» **EXERCISE DATA**:
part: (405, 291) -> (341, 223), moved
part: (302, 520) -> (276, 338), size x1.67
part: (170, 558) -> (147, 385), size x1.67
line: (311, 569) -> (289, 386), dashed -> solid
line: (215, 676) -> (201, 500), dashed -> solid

--

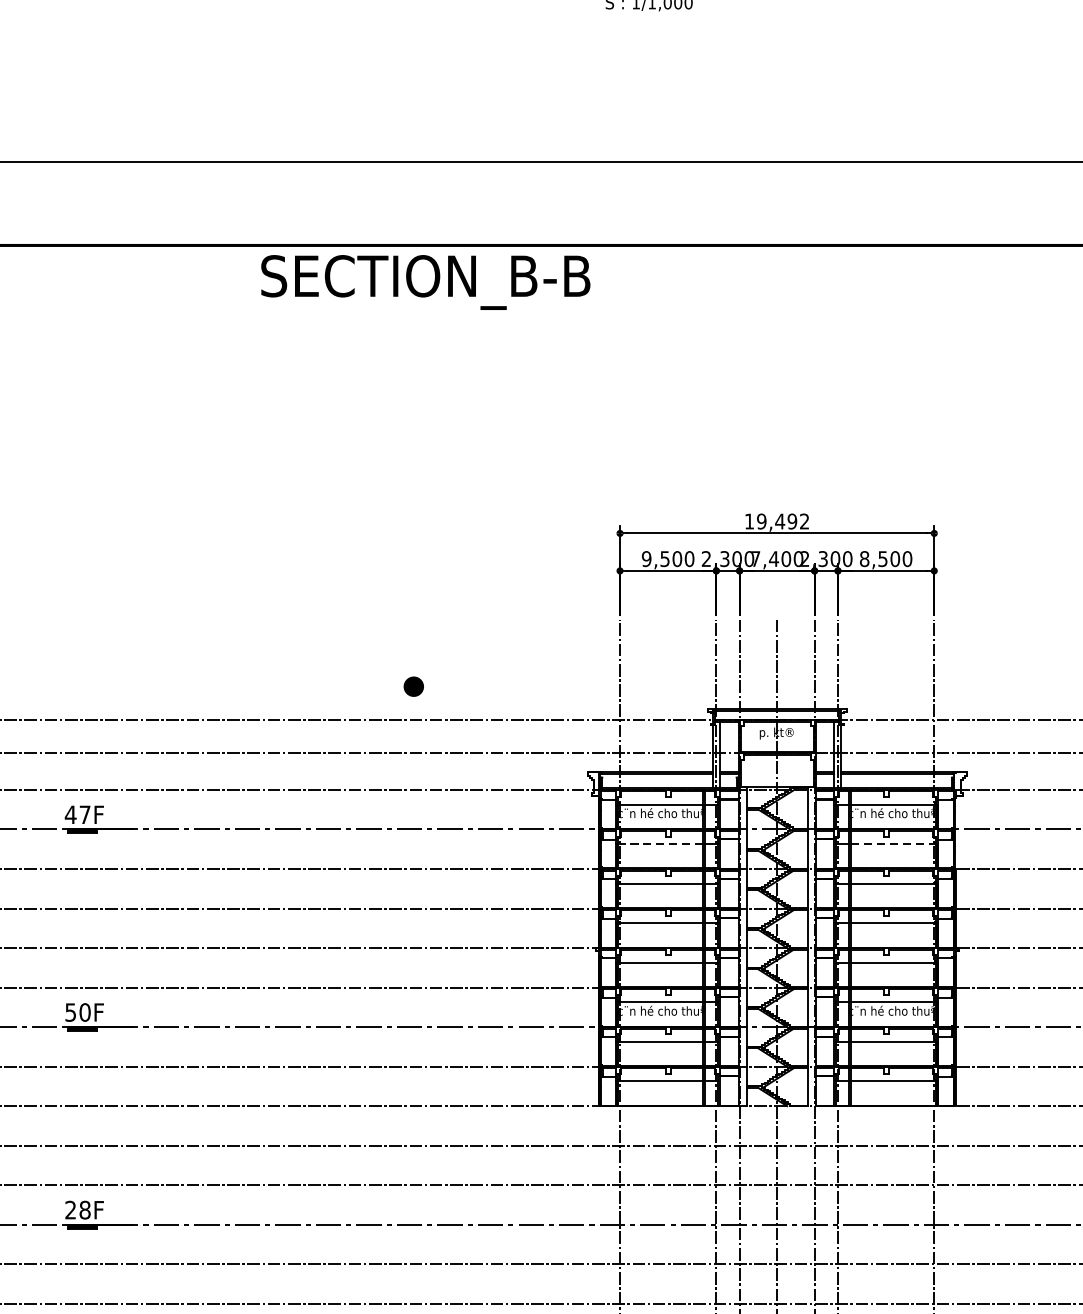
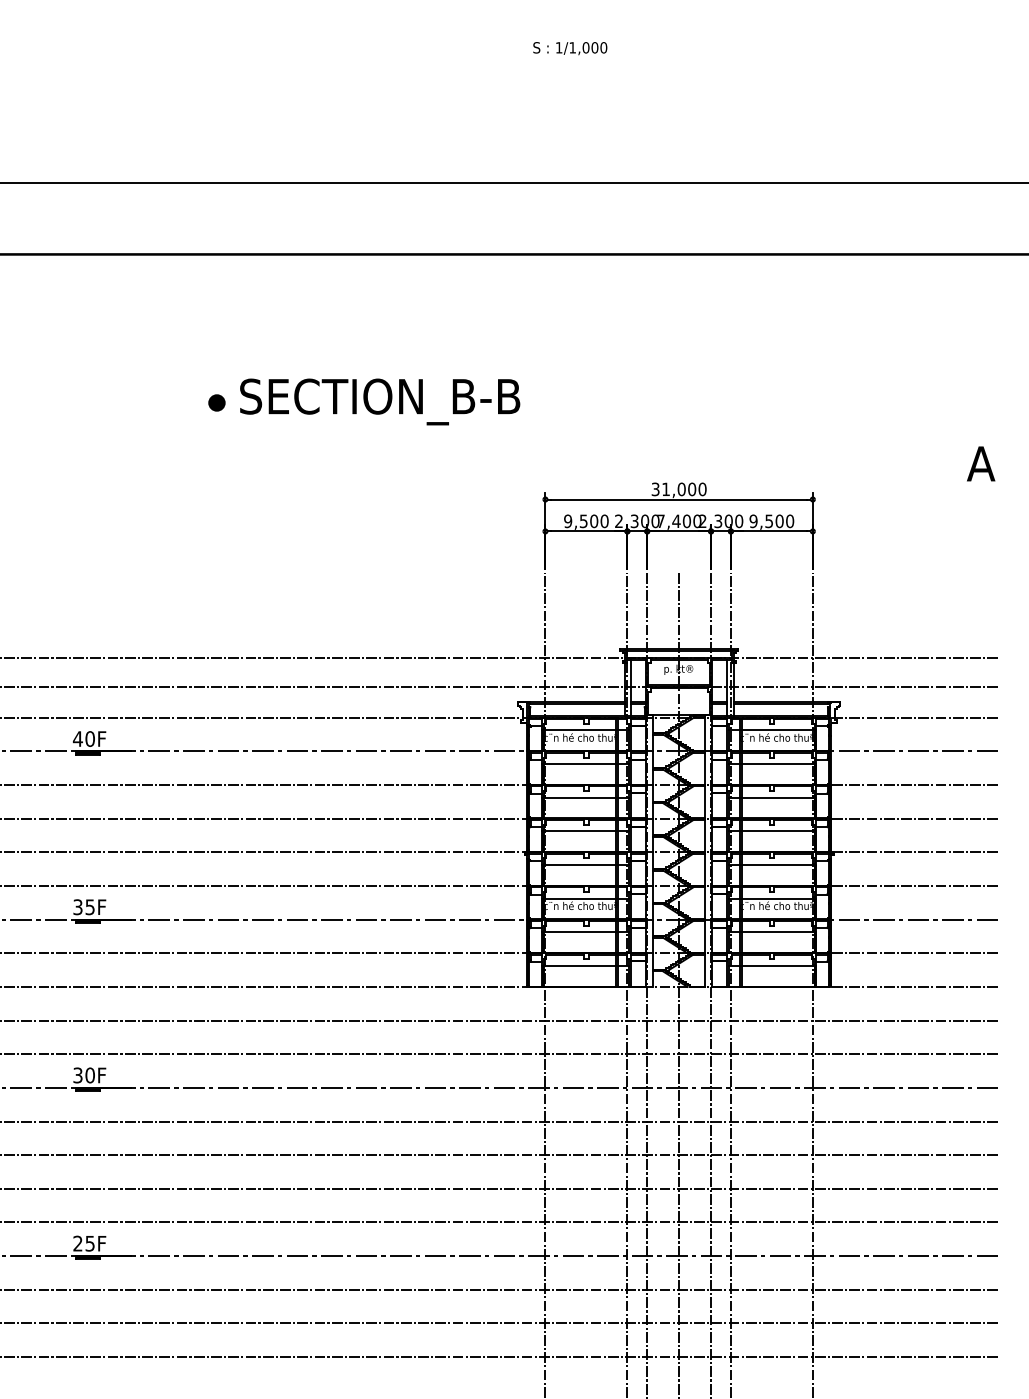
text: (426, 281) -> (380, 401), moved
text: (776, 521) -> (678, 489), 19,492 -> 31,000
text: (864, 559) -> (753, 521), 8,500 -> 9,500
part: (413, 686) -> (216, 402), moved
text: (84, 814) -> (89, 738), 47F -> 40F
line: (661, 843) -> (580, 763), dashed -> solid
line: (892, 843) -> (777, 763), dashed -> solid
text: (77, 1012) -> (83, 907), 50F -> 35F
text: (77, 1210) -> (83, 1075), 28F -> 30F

» **WHAT IS NEEDED**:
Show all lines in the preceding material that have "text" in them.

» **OUTPUT FOR THIS EXERCISE**:
text: (426, 281) -> (380, 401), moved
text: (776, 521) -> (678, 489), 19,492 -> 31,000
text: (864, 559) -> (753, 521), 8,500 -> 9,500
text: (84, 814) -> (89, 738), 47F -> 40F
text: (77, 1012) -> (83, 907), 50F -> 35F
text: (77, 1210) -> (83, 1075), 28F -> 30F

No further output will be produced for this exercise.